Translation of scientific language is still a challenge.
Getting interest of mass media, especially commercial media, to write about health and population-related issues is also a challenge.
Most importantly, lack of budgeting for mass media activities from the research institutions is driving the situation worse.
Understanding the role of mass media in research institutions as a tool to link the scientific activities with public is an issue that still need to be addressed.
Understanding of how to engage media and communication at a science research institution.
How to effectively strategize media and communication engagement, implementation, monitoring and continually updating the plan to meet the public interest needs to be redressed.

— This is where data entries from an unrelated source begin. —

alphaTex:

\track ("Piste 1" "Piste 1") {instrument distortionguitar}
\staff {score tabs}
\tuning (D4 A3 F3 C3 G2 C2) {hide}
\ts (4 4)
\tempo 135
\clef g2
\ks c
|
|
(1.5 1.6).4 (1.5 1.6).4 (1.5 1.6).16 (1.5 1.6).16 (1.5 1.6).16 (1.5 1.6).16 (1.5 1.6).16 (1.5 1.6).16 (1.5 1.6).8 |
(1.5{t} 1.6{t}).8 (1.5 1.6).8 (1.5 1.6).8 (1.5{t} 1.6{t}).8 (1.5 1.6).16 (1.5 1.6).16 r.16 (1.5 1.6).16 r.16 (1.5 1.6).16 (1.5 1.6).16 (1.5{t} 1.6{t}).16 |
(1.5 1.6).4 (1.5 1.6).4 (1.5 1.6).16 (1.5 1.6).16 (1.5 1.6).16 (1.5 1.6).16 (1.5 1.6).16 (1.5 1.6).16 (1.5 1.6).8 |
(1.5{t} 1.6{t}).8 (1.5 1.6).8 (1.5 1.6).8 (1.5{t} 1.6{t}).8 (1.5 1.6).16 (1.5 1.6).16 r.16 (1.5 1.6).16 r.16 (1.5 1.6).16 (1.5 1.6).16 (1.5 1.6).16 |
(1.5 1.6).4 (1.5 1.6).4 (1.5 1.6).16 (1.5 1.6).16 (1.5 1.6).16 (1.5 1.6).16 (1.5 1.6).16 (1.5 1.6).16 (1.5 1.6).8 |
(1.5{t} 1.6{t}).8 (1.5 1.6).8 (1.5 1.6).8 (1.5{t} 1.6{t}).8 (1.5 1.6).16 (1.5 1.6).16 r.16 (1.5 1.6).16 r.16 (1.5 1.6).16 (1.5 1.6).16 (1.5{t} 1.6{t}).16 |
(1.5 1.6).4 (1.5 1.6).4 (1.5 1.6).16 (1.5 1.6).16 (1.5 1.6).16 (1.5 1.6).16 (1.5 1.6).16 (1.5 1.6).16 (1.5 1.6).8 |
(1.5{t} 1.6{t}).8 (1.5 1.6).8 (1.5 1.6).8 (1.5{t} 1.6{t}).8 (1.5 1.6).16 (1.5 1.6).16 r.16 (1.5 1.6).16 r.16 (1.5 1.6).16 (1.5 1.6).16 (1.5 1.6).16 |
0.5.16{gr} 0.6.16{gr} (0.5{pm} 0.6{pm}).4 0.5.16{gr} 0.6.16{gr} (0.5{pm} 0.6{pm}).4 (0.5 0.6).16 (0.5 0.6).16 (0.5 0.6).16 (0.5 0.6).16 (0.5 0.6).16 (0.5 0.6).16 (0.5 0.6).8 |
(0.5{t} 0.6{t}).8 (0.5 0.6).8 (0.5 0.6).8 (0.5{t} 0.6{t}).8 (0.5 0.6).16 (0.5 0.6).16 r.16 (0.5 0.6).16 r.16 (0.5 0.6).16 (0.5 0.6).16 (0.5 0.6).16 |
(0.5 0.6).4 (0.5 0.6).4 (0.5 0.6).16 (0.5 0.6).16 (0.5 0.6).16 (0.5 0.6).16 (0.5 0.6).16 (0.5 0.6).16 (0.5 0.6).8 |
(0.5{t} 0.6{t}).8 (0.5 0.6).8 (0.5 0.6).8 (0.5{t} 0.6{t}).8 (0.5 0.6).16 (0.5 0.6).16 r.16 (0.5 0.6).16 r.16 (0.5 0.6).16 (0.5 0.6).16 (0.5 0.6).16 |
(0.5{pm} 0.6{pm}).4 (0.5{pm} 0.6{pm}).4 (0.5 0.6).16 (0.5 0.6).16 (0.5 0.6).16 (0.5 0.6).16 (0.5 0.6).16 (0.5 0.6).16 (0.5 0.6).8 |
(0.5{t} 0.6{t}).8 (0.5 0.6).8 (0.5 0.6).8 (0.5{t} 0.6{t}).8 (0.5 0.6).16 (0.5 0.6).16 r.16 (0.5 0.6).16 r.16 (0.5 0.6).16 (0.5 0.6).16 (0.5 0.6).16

Almost 90% of more that 300 media organizations in South Africa is publishing less than 3% of science-related articles in their publication content. One can view this as an act of deviating from what media should be – public eye in social, economic, political, and scientific issues. This motive behind less coverage of science-related articles is perhaps perpetuated by the drive of commercial media to generate revenues on sellable articles (i.e. politics, war or sport) or lack of human capacity to write interestingly about science and research.
Nevertheless, there is still a challenge for media and communication practitioners in research agenda to convince public and private media of a critical role that they can play to bring changes into the public by disseminating scientific research information and start writing proactively on issues of health and population.
If people are continually dying from issues that health and population research are scrutinizing or have further knowledge to prevent or eliminate the death rate, who is to be accused…..media or scientific research institutions?